FILE PHOTO: Immigration and Customs Enforcement agents enter a restaurant to remove evidence in Cheektowaga, N.Y., Wednesday April 16, 2008.

(Harrisburg) — Undocumented immigrants and organizations that assist them are bracing for potential raids this weekend by the office of Immigration and Customs Enforcement.

Details on the raids seem to be in flux, but the New York Times and other outlets have reported they are slated for Sunday, and may target immigrants in at least 10 large cities who already have deportation orders.

Even if Pennsylvania cities are not targeted, detainees may end up here–particularly at the Berks County Family Residential Center.

It’s one of just three facilities nationwide that detains families and the only one not in Texas. With just 96 beds, it is also the smallest.

Sundrop Carter, who runs the Pennsylvania Immigration & Citizenship Coalition, is also part of a collective working to shut down the Berks Center.

“We’re generally against detention,” she said. “But the practice of family detention in particular is so egregiously harmful that we’ll continue to advocate to close the detention center.”

Katie Meyer / WITF

Berks County Residential Center. Oct. 6, 2016

Carter said her group and community leaders are on guard for raids–but noted, they’ve had an impact even if they don’t happen.

“The announcement creates fear and chaos without even having to do the follow-up.

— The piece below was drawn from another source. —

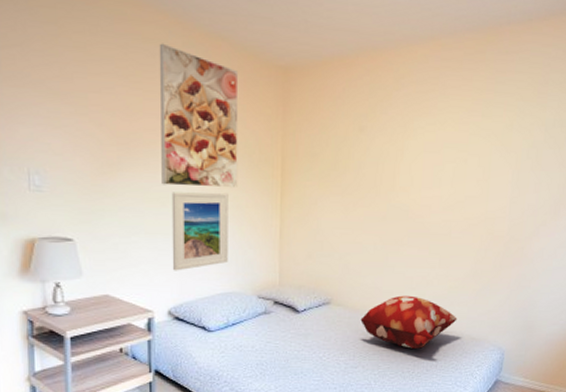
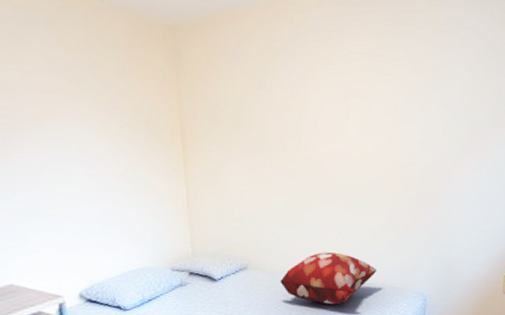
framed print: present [159,43,239,189] -> none [32,9,137,163]
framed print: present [171,192,228,271] -> none [66,165,136,252]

People go back in the shadows,” she said.

President Donald Trump initially said raids were slated for late last month, but pushed the operation back. Ken Cuccinelli, the acting US Citizenship and Immigration Services director, has since said the raids are “absolutely going to happen.”

A spokesman for ICE said he can’t confirm any details about the raids or where people taken into custody might be housed.